- [WORK INSTRUCTIONS]
**A.** Answer these questions using the Uwe Scholz biography, one answer per line, marked the same way:
(i) Where did Scholz move as a child for ballet and music training?
(ii) In what year did he graduate from Stuttgart?
(iii) What post was he given at the University of Music and Theatre Leipzig in 1993?
**B.** Repeat word for word the stretch of the Uwe Scholz biography from "- Born: 31 December" through "and music training.".

*** READING PASSAGE ***

- Born: 31 December 1958 Jugenheim, Hesse, Germany
- Died: 21 November 2004 (aged 45) Berlin
- Occupation: contemporary dance ballet choreographer

= Uwe Scholz =

Uwe Scholz (31 December 1958 – 21 November 2004) was a German ballet dancer, director, and choreographer.

==Life==
Scholz was born in Jugenheim (now Seeheim-Jugenheim) in Hesse, Germany on 31 December 1958, and moved as a child to the Landestheater Darmstadt for ballet and music training.

In 1973, he was admitted to John Cranko's Ballet School in Stuttgart, one month before Cranko's death, and studied under Marcia Haydée. Scholz also studied, on scholarship, at Balanchine's School of American Ballet in New York. He graduated from Stuttgart in 1977, and joined the Stuttgart Ballet. At 26 he became the director of the Zürich Ballet, and directed there for the next 6 years, before returning to Germany to become director of the Leipzig Ballet, where he was also chief choreographer. He remained in Leipzig from 1991 until his death. Among his most famous creations are Mozart's Great Mass, Pax Questuosa by Udo Zimmermann, Berlioz's Symphonie fantastique, The Red and the Black by Stendhal, and much else. In 1993 he was appointed professor at the University of Music and Theatre Leipzig. He was also a founding member of the Freie Akademie der Künste zu Leipzig (Free Academy of Arts in Leipzig).

*** SOURCE DATA ***

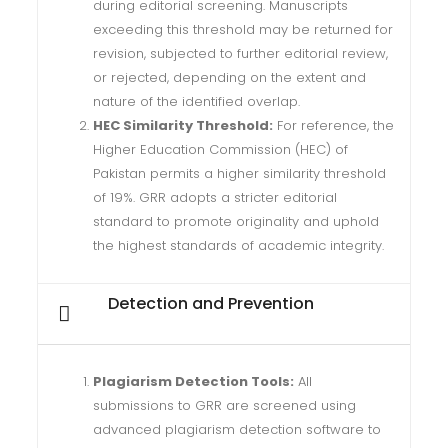
during editorial screening. Manuscripts
exceeding this threshold may be returned for
revision, subjected to further editorial review,
or rejected, depending on the extent and
nature of the identified overlap.
HEC Similarity Threshold:
For reference, the
Higher Education Commission (HEC) of
Pakistan permits a higher similarity threshold
of 19%. GRR adopts a stricter editorial
standard to promote originality and uphold
the highest standards of academic integrity.
Detection and Prevention
Plagiarism Detection Tools:
All
submissions to GRR are screened using
advanced plagiarism detection software to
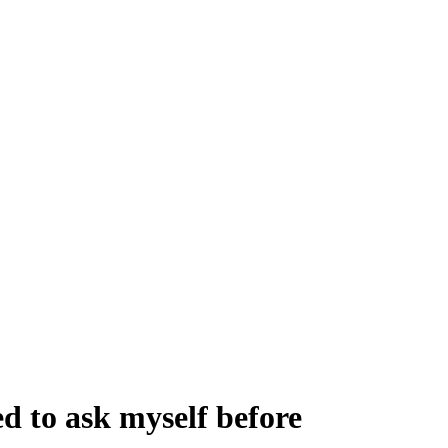
d to ask myself before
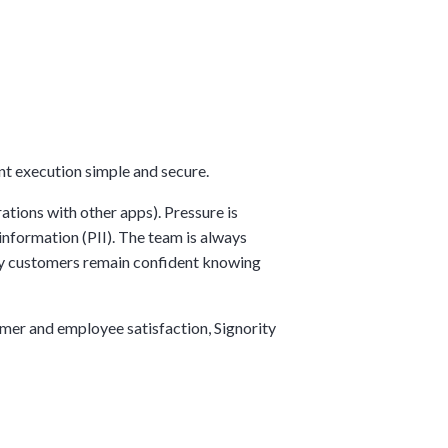
ent execution simple and secure.
tions with other apps). Pressure is
information (PII). The team is always
rity customers remain confident knowing
omer and employee satisfaction, Signority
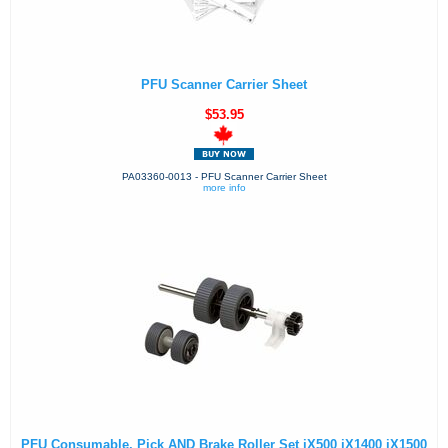
PFU Scanner Carrier Sheet
$53.95
PA03360-0013 - PFU Scanner Carrier Sheet
more info
PFU Consumable, Pick AND Brake Roller Set iX500 iX1400 iX1500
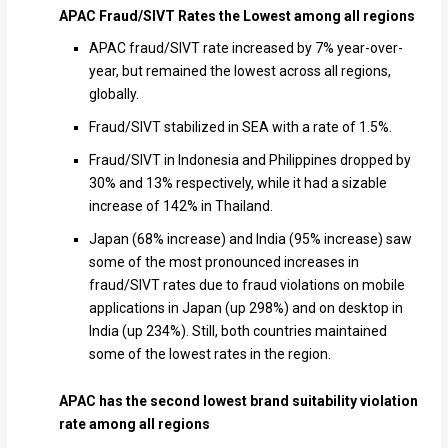
APAC Fraud/SIVT Rates the Lowest among all regions
APAC fraud/SIVT rate increased by 7% year-over-
year, but remained the lowest across all regions,
globally.
Fraud/SIVT stabilized in SEA with a rate of 1.5%.
Fraud/SIVT in Indonesia and Philippines dropped by
30% and 13% respectively, while it had a sizable
increase of 142% in Thailand.
Japan (68% increase) and India (95% increase) saw
some of the most pronounced increases in
fraud/SIVT rates due to fraud violations on mobile
applications in Japan (up 298%) and on desktop in
India (up 234%). Still, both countries maintained
some of the lowest rates in the region.
APAC has the second lowest brand suitability violation
rate among all regions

***

- [ANSWERS TO EACH TASK]
**A.**
(i) The Landestheater Darmstadt
(ii) 1977
(iii) Professor

**B.**
- Born: 31 December 1958 Jugenheim, Hesse, Germany
- Died: 21 November 2004 (aged 45) Berlin
- Occupation: contemporary dance ballet choreographer

= Uwe Scholz =

Uwe Scholz (31 December 1958 – 21 November 2004) was a German ballet dancer, director, and choreographer.

==Life==
Scholz was born in Jugenheim (now Seeheim-Jugenheim) in Hesse, Germany on 31 December 1958, and moved as a child to the Landestheater Darmstadt for ballet and music training.